DEFCHOOSE

define a Skolem (witnessing) function 
Major Section:  EVENTS


Examples:
(defchoose choose-x-for-p-and-q (x) (y z)
  (and (p x y z)
       (q x y z)))


(defchoose choose-x-for-p-and-q x (y z) ; equivalent to the above
  (and (p x y z)
       (q x y z)))


(defchoose choose-x-and-y-for-p-and-q (x y) (z)
  (and (p x y z)
       (q x y z)))


General Form:
(defchoose fn 
           (bound-var1 ... bound-varn)
           (free-var1 ... free-vark)
           doc-string ; optional
           body),
where fn is the symbol you wish to define and is a new symbolic name (see name), (bound-var1 ... bound-varn) is a list of distinct `bound' variables (see below), (free-var1 ... free-vark) is the list of formal parameters of fn and is disjoint from the bound variables, and body is a term. The use of lambda-list keywords (such as &optional) is not allowed. The documentation string, doc-string, is optional; for a description of its form, see doc-string.
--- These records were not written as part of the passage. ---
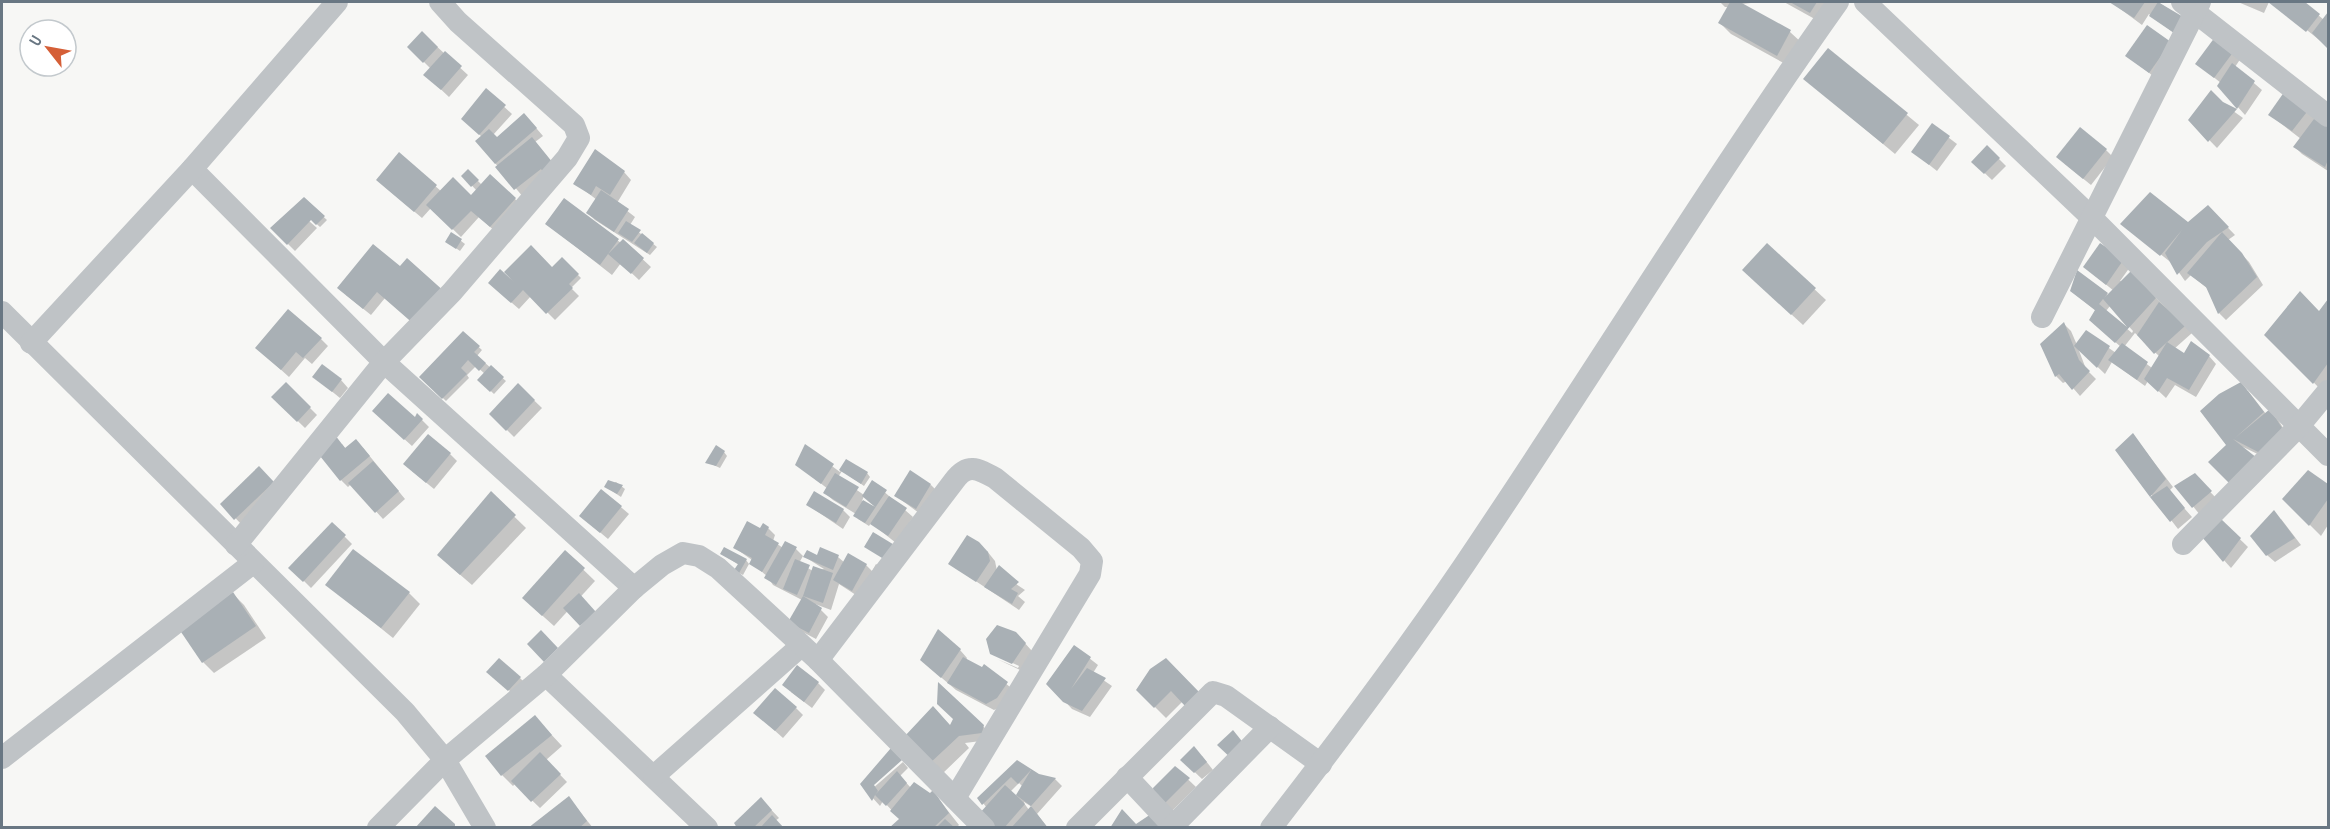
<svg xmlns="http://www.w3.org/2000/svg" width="2330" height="829" viewBox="0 0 2330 829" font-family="'PT Sans Narrow',sans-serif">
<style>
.shadow{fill:#0003;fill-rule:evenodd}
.building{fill:#a9b0b5;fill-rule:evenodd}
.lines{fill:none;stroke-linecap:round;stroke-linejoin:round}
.minor{stroke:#bfc3c6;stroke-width:22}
</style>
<rect width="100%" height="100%" fill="#f7f7f5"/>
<!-- shadow -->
<g class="shadow">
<path d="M 1720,2 L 1760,2 L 1742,4 L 1790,32 L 1802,43 L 1789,66 L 1731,34 L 1720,23 L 1729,7 L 1725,7 Z"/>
<path d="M 1784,2 L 1834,2 L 1822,23 Z"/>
<path d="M 2111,2 L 2158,2 L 2184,19 L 2182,39 L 2149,14 L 2142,25 Z"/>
<path d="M 2238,2 L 2269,2 L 2264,13 Z"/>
<path d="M 2272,2 L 2303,2 L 2324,20 L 2328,15 L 2328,47 Z"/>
<path d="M 422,33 L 468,75 L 449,97 L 433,82 L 431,69 L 409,47 Z"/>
<path d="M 2218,35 L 2243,55 L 2235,67 L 2262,90 L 2245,115 L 2219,86 L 2221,83 L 2197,64 Z"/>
<path d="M 2170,43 L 2157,79 L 2127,56 Z"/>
<path d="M 1828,50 L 1919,125 L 1895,154 L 1805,79 Z"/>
<path d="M 486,90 L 512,114 L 493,135 L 497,139 L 531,122 L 543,136 L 535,142 L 559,171 L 523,197 L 477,141 L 482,137 L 470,126 Z"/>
<path d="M 2222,103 L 2243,118 L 2217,148 L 2190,120 Z"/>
<path d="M 2309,109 L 2328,125 L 2328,171 L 2302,154 L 2295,147 L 2301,139 L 2270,115 Z"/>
<path d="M 1932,125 L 1957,144 L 1937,171 L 1913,152 Z"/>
<path d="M 1987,147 L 2006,166 L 1992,180 L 1973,162 Z"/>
<path d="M 2106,150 L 2113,157 L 2091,185 L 2065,164 Z"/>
<path d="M 399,154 L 442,192 L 471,197 L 477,191 L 463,176 L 468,171 L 482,185 L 515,199 L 522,206 L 498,234 L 479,217 L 461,237 L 431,208 L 422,218 L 385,187 Z"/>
<path d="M 624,172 L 631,180 L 617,203 L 635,217 L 630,225 L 657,247 L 650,255 L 595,220 L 588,213 L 597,200 L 575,183 Z"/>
<path d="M 304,199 L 327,220 L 320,227 L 311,219 L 309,221 L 317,228 L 295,251 L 272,228 Z"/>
<path d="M 565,200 L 621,243 L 623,241 L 651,267 L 639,280 L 621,263 L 612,275 L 547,224 Z"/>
<path d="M 2208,207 L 2235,235 L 2228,240 L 2249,262 L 2263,285 L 2226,320 L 2219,313 L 2208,289 L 2191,275 L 2185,281 L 2173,264 L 2122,224 L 2188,225 Z"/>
<path d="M 452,234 L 465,244 L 460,251 L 450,244 Z"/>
<path d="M 1767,245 L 1826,300 L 1803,325 L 1755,281 Z"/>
<path d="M 2100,245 L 2130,267 L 2120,281 L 2142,284 L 2192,333 L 2174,349 L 2184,355 L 2209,356 L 2216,364 L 2196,397 L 2175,385 L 2166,398 L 2148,381 L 2145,386 L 2112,362 L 2105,374 L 2078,348 L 2086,369 L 2096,379 L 2080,396 L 2067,381 L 2063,383 L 2056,376 L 2064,324 L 2071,331 L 2077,345 L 2086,332 L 2116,353 L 2121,347 L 2098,327 L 2096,311 L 2071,291 L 2078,272 L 2109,296 L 2114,291 L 2093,274 ZM 2110,306 L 2133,331 L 2132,333 L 2106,311 ZM 2135,333 L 2160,357 L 2152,368 L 2124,347 Z"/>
<path d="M 373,246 L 385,298 L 371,315 L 346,295 Z"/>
<path d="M 562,259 L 581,278 L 571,288 L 579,296 L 555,320 L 531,296 L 519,309 L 497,290 L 512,281 L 506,272 L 553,269 Z"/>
<path d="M 2328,301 L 2328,318 L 2324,318 L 2328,322 L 2328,389 L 2325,394 L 2266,334 L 2319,313 Z"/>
<path d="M 463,333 L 482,350 L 477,356 L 506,381 L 494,394 L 479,380 L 485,374 L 476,366 L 467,375 L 469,378 L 446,401 L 421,377 Z"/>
<path d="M 321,339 L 328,346 L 312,364 L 305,358 L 289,377 L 257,348 Z"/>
<path d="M 314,377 L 341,380 L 348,388 L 340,398 Z"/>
<path d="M 286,384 L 317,415 L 305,428 L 273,397 Z"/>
<path d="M 518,385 L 542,408 L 514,437 L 491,414 Z"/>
<path d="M 2248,391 L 2266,414 L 2277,418 L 2288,436 L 2268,459 L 2243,447 L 2228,445 Z"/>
<path d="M 417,415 L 429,427 L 412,446 L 381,418 L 415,419 Z"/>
<path d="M 2133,435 L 2173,487 L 2169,491 L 2192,517 L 2178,529 L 2117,450 Z"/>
<path d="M 342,444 L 346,449 L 363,448 L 405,499 L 383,519 L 351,484 L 348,487 L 341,480 Z"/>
<path d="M 806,447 L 840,472 L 846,461 L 867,473 L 870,477 L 864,486 L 842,471 L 838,477 L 864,495 L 873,482 L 913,517 L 896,543 L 871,523 L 869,526 L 858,519 L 856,514 L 833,500 L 825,493 L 828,489 L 797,465 ZM 864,496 L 876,506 L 875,507 L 862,501 Z"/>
<path d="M 724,452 L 727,456 L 720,468 L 707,462 Z"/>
<path d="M 450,454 L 457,461 L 434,489 L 412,471 Z"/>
<path d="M 259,468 L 280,490 L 243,526 L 222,504 Z"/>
<path d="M 2308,472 L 2328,486 L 2328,525 L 2321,536 L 2284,499 Z"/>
<path d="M 2194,475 L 2218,500 L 2200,515 L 2177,486 Z"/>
<path d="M 616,482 L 625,489 L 621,497 L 606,487 Z"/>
<path d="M 931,485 L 938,492 L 923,516 L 896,496 Z"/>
<path d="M 602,491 L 629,514 L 608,539 L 589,523 Z"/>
<path d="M 491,494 L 526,528 L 472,585 L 450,566 Z"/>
<path d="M 808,505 L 843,510 L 850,517 L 843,529 Z"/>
<path d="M 2281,519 L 2301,545 L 2275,562 L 2267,555 Z"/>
<path d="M 2221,521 L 2248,547 L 2231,568 L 2204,538 Z"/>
<path d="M 332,524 L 352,544 L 311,588 L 291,568 Z"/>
<path d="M 768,528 L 775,535 L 773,541 L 783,548 L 796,549 L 803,556 L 799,563 L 813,571 L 824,569 L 805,557 L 818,557 L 821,549 L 838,557 L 845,563 L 866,565 L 872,571 L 876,564 L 882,568 L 859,597 L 839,584 L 831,610 L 815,604 L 828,617 L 816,639 L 797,629 L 802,600 L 773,585 L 767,576 L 751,563 L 752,560 L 735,548 Z"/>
<path d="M 987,551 L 995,561 L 997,571 L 1025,590 L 1018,596 L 1025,602 L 1019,610 L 950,564 Z"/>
<path d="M 565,552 L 595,581 L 554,626 L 535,609 Z"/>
<path d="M 722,554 L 746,560 L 749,564 L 743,575 L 739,573 L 739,565 Z"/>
<path d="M 327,585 L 409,593 L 420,604 L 393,638 Z"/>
<path d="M 233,594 L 244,605 L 266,638 L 214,673 L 203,662 Z"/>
<path d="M 1023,641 L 1032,651 L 1020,670 L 997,659 L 1018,668 L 1019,666 L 991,653 Z"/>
<path d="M 1075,647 L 1098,665 L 1093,673 L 1112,686 L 1090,717 L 1072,709 L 1048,683 Z"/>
<path d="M 960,650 L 967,658 L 966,660 L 983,669 L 984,666 L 1015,691 L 1005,705 L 994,710 L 956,690 L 929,667 Z"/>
<path d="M 1151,670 L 1183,701 L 1166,718 L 1138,690 Z"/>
<path d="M 520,678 L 527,685 L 517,697 L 496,679 Z"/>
<path d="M 818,683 L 825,690 L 812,708 L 791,692 Z"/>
<path d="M 939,685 L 991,734 L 989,740 L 965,743 L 969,748 L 942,774 L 906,737 L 951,726 L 955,719 Z"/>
<path d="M 796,708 L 803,715 L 783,738 L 763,720 Z"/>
<path d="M 535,717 L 562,746 L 546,760 L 567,782 L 540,808 L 515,784 L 513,786 L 502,775 Z"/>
<path d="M 1202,756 L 1213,770 L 1202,779 L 1182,760 Z"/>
<path d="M 903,762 L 908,768 L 900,776 L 911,788 L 930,795 L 933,792 L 959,825 L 956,828 L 891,828 L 901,820 L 883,801 L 880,806 L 861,785 L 875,782 L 872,789 Z"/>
<path d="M 1017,762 L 1038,776 L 1055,779 L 1062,786 L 1037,814 L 1048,828 L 994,828 L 987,808 L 979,798 ZM 1019,783 L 1023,787 L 1016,798 L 1010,792 ZM 1024,802 L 1032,807 L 1029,810 L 1024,803 Z"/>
<path d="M 1176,768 L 1196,787 L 1170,813 L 1163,805 Z"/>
<path d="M 569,798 L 593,828 L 531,827 Z"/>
<path d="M 761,799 L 779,818 L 775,821 L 782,828 L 740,828 Z"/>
</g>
<!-- building -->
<g class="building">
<path d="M 1730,2 L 1740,2 L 1791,30 L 1777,56 L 1718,23 Z"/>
<path d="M 1790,2 L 1817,2 L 1810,13 Z"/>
<path d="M 2109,2 L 2145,2 L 2134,18 Z"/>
<path d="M 2158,2 L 2185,18 L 2174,33 L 2149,16 Z"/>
<path d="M 2268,2 L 2305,2 L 2320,14 L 2306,32 Z"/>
<path d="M 2328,12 L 2328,49 L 2312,33 Z"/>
<path d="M 2147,25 L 2171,42 L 2149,73 L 2125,56 Z"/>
<path d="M 422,31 L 438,47 L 423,63 L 407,47 Z"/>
<path d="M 2218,33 L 2237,47 L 2214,78 L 2195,64 Z"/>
<path d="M 1828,48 L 1908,113 L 1883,144 L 1803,79 Z"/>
<path d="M 445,51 L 462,66 L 441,90 L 423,75 Z"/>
<path d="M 2232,63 L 2255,81 L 2237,109 L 2217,86 Z"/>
<path d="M 486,88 L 506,105 L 479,135 L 461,119 Z"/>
<path d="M 2287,88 L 2310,108 L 2292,131 L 2268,115 Z"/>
<path d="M 2211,90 L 2223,102 L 2237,109 L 2208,142 L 2188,120 Z"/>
<path d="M 524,113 L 537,128 L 495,164 L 475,141 L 489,129 L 497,137 Z"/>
<path d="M 2317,115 L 2328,123 L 2328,160 L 2325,167 L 2293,147 Z"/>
<path d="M 1932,123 L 1950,136 L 1929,165 L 1911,152 Z"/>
<path d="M 2080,127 L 2107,149 L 2083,179 L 2056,157 Z"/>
<path d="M 532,137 L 553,163 L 543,172 L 541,169 L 514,190 L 495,167 Z"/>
<path d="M 1987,145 L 2000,158 L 1984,174 L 1971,162 Z"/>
<path d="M 595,149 L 625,171 L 610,195 L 596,186 L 591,195 L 573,184 Z"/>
<path d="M 399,152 L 437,185 L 414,212 L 376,180 Z"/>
<path d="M 468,169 L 479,180 L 471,187 L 461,176 Z"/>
<path d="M 490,174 L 516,198 L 490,227 L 471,211 L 452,230 L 426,205 L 453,177 L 471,195 Z"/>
<path d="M 601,190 L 629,209 L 614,232 L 586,213 Z"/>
<path d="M 2150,192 L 2188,222 L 2208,205 L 2229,227 L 2207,242 L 2177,275 L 2165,253 L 2182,230 L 2160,256 L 2120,224 Z"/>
<path d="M 304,197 L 325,216 L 316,225 L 311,220 L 287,245 L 270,228 Z"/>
<path d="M 564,198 L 619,239 L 608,254 L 623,239 L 644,258 L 631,274 L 608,254 L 600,265 L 545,224 Z"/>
<path d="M 626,221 L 641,230 L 632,242 L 618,233 Z"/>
<path d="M 451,232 L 462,239 L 456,249 L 445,242 Z"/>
<path d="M 2222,232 L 2242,253 L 2257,277 L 2218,314 L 2206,287 L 2187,273 Z"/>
<path d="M 642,233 L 654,243 L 647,253 L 634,243 Z"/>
<path d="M 1767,243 L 1816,288 L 1791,315 L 1742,270 Z"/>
<path d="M 2100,243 L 2124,259 L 2106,285 L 2083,267 Z"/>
<path d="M 373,244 L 400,266 L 407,258 L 446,293 L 416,326 L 377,292 L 363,309 L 337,288 Z"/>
<path d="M 531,245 L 552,267 L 562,257 L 579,274 L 569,284 L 573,288 L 546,314 L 523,290 L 511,303 L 488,283 L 500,269 L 514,282 L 504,272 Z"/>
<path d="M 2077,270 L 2108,293 L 2104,298 L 2131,271 L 2156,298 L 2115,343 L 2089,320 L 2095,310 L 2070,291 ZM 2103,299 L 2127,327 L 2099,304 Z"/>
<path d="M 2300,291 L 2319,311 L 2328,299 L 2328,363 L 2313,384 L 2264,335 Z"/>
<path d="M 2159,302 L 2186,325 L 2154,354 L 2137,335 Z"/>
<path d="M 288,309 L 322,338 L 303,358 L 296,352 L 281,370 L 255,348 Z"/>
<path d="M 2064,322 L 2079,360 L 2090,371 L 2072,390 L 2059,374 L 2055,377 L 2040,344 Z"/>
<path d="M 2086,330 L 2110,346 L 2097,368 L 2074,346 Z"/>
<path d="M 463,331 L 480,346 L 474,352 L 486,363 L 479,371 L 468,360 L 461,368 L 467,374 L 442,399 L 419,377 Z"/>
<path d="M 2191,341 L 2210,355 L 2189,390 L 2167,378 L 2158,392 L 2144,379 L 2167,342 L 2184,353 Z"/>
<path d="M 2122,343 L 2148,362 L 2137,380 L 2108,360 Z"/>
<path d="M 322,364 L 342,379 L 332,392 L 312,377 Z"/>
<path d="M 491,365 L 504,377 L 490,392 L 477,380 Z"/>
<path d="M 286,382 L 311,407 L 297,422 L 271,397 Z"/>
<path d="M 2241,382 L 2264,412 L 2235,438 L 2270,409 L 2282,428 L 2260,453 L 2233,439 L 2257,458 L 2232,486 L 2208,462 L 2226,445 L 2200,411 L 2219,394 Z"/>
<path d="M 518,383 L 535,400 L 506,431 L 489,414 Z"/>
<path d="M 388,393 L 415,417 L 417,413 L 423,419 L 404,440 L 372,411 Z"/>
<path d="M 2133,433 L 2166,479 L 2150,497 L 2167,486 L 2185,508 L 2170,522 L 2150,497 L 2115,450 Z"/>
<path d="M 428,434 L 451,453 L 426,483 L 403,464 Z"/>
<path d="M 335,435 L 345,448 L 356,439 L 370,456 L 340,481 L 316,451 Z"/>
<path d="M 805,444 L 834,464 L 821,484 L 795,465 Z"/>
<path d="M 716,445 L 725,451 L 716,466 L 705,463 Z"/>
<path d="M 846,459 L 868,472 L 861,484 L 839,470 Z"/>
<path d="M 373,461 L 399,491 L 375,513 L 348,483 Z"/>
<path d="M 259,466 L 274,482 L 234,520 L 220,504 Z"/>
<path d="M 910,470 L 931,484 L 916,509 L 894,496 Z"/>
<path d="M 2308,470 L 2328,484 L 2328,499 L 2309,526 L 2282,499 Z"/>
<path d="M 835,473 L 859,487 L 846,507 L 823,493 Z"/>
<path d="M 2195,473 L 2212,491 L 2192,508 L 2174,486 Z"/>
<path d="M 608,480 L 623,485 L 617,494 L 604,487 Z"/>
<path d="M 872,480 L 887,490 L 865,523 L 853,516 L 863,500 L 875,507 L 862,496 Z"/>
<path d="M 601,489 L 622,506 L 600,533 L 579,516 Z"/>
<path d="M 491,491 L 516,515 L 460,575 L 437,555 Z"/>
<path d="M 814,491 L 844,509 L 836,523 L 806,505 Z"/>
<path d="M 889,496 L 907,508 L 888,536 L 870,524 Z"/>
<path d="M 2274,510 L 2295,538 L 2266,556 L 2250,536 Z"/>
<path d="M 2221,519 L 2241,538 L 2223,562 L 2202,537 Z"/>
<path d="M 747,521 L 760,528 L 763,523 L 769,527 L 765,535 L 779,543 L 762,572 L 749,564 L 752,558 L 733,548 Z"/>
<path d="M 332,522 L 346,535 L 303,582 L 288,568 Z"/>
<path d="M 873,532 L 896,546 L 887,561 L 864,547 Z"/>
<path d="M 967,535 L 979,542 L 988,552 L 990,561 L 976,582 L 948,564 Z"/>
<path d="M 785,541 L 797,547 L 776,585 L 764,578 Z"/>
<path d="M 724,547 L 747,559 L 739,573 L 734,570 L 738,564 L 720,554 Z"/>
<path d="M 820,547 L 839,555 L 833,570 L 803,557 L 807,550 L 817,555 Z"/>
<path d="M 353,549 L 410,592 L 381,628 L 325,585 Z"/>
<path d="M 565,550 L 585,568 L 542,616 L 522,598 Z"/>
<path d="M 848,553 L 867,564 L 852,591 L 833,580 Z"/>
<path d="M 795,559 L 810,565 L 797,595 L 783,589 Z"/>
<path d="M 999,565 L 1019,582 L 1011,589 L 1018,593 L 1012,604 L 984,587 Z"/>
<path d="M 813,566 L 833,573 L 823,603 L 803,596 Z"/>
<path d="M 233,592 L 256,626 L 202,663 L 179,629 Z"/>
<path d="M 579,593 L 596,612 L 580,626 L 563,608 Z"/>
<path d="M 803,596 L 822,608 L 809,633 L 788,622 Z"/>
<path d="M 997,625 L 1016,632 L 1026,643 L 1012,664 L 990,654 L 986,639 Z"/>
<path d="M 938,629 L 961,649 L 941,678 L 920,660 Z"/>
<path d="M 541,630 L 558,648 L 544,662 L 527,644 Z"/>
<path d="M 1074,645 L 1091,657 L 1071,689 L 1087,668 L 1106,678 L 1082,711 L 1063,702 L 1046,684 Z"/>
<path d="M 963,657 L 982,667 L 984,664 L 1008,682 L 997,698 L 986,704 L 947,683 Z"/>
<path d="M 499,658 L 521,677 L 508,691 L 486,672 Z"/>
<path d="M 1166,658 L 1200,693 L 1186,707 L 1171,691 L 1154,708 L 1136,690 L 1150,669 Z"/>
<path d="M 797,665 L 819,682 L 804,702 L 782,685 Z"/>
<path d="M 938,682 L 984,725 L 982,733 L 959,736 L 929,764 L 904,737 L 933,706 L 950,725 L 953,719 L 937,704 Z"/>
<path d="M 775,688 L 797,707 L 775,731 L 753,713 Z"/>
<path d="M 535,715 L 552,735 L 501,776 L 485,756 Z"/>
<path d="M 1233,730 L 1245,745 L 1234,761 L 1217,745 Z"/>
<path d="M 1194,746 L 1207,762 L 1194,773 L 1180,760 Z"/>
<path d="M 891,748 L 902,760 L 874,785 L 878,791 L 875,795 L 897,771 L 907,783 L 886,806 L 875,795 L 872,801 L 860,784 Z"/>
<path d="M 540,752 L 561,774 L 531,802 L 511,781 Z"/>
<path d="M 1017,760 L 1039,774 L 1056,778 L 1031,806 L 1048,828 L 1011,828 L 1031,806 L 1016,795 L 1025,804 L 1004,828 L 992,828 L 979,814 L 1005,785 L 1016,795 L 1031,770 L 1018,784 L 1011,777 L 982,805 L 977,798 Z"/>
<path d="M 1175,766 L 1190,778 L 1162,806 L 1154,797 L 1153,788 Z"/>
<path d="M 914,782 L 930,793 L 933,790 L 949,813 L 933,828 L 889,828 L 899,819 L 890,811 Z"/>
<path d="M 569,796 L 587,821 L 579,828 L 528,828 Z"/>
<path d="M 761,797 L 772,810 L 753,828 L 737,828 L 734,823 Z"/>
<path d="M 435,806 L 455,824 L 455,828 L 415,828 Z"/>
<path d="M 1122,809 L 1136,824 L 1151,814 L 1161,828 L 1110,828 Z"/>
<path d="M 772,815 L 784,828 L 760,828 Z"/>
<path d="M 945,819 L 955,828 L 936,828 Z"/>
</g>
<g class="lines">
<!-- minor -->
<g class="minor">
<path d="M 1865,2 L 2091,217 L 2328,455"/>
<path d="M 2182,2 L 2328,116"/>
<path d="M 192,169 L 384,362 L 634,588"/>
<path d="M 2,312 L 405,712 L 445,760 L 485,828"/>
<path d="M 2042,317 L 2200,2"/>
<path d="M 31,343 L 192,169 L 337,2"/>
<path d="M 2183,544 L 2299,426 L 2328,391"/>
<path d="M 236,545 L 384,362 L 452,292 L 567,158 L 579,138 L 574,125 L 458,22 L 440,2"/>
<path d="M 818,660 L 954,481 C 967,463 977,468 995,478 L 1081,548 L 1092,561 L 1090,574 L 955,798"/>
<path d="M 546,675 L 707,828"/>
<path d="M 2,758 L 253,563"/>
<path d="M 654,776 L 801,646"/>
<path d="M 1127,777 L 1173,826"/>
<path d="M 378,828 L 445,760 L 546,675 L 634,588 L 662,565 L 683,553 L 699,556 L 718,568 L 818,660 L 984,828"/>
<path d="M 1077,828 L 1213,692 L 1226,696 L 1321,764"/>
<path d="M 1171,828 L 1270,727"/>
<path d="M 1271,828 C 1343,735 1414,641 1479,543 C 1600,363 1713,178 1838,2"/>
</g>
</g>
<!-- border -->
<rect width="2330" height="829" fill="none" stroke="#697783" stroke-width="6"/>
<!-- north arrow -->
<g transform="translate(48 48) rotate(301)"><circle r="28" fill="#ffffff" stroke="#c3c9cd" stroke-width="1.5"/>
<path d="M0-4.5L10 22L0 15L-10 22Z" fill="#d55f37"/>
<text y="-9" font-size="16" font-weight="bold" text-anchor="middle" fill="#697783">U</text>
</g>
</svg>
In the most common case, where there is only one bound variable, it is permissible to omit the enclosing parentheses on that variable. The effect is the same whether or not those parentheses are omitted. We describe this case first, where there is only one bound variable, and address the other case at the end.

The effect of the form 

(defchoose fn bound-var (free-var1 ... free-vark)
  body)
is to introduce a new function symbol, fn, with formal parameters (free-var1 ... free-vark), and the following axiom stating that fn picks a value of bound-var so that the body will be true, if such a value exists: 
(implies body
         (let ((bound-var (fn free-var1 ... free-vark)))
           body))
This axiom is ``clearly'' conservative under the conditions expressed above: the function fn merely picks out a ``witnessing'' value of bound-var if there is one. The system in fact treats fn very much as though it were declared in the signature of an encapsulate event, with the axiom above as the only axiom exported.

If there is more than one bound variable, as in 

(defchoose fn 
           (bound-var1 ... bound-varn)
           (free-var1 ... free-vark)
           body)
then fn returns n multiple values, and the defining axiom is expressed using mv-let (see mv-let) as follows: 
(implies body
         (mv-let (bound-var1 ... bound-varn)
                 (fn free-var1 ... free-vark)
                 body))

Defchoose is only executed in defun-mode :logic; see defun-mode.

Also see defun-sk.

Comment for logicians: As we point out in the documentation for defun-sk, defchoose is ``appropriate,'' by which we mean that it is conservative, even in the presence of epsilon-0 induction. This fact is shown in a paper by ACL2 authors Kaufmann and Moore, entitled ``Structured Theory Development for a Mechanized Logic'' (Journal of Automated Reasoning 26, no. 2 (2001), pp. 161-203).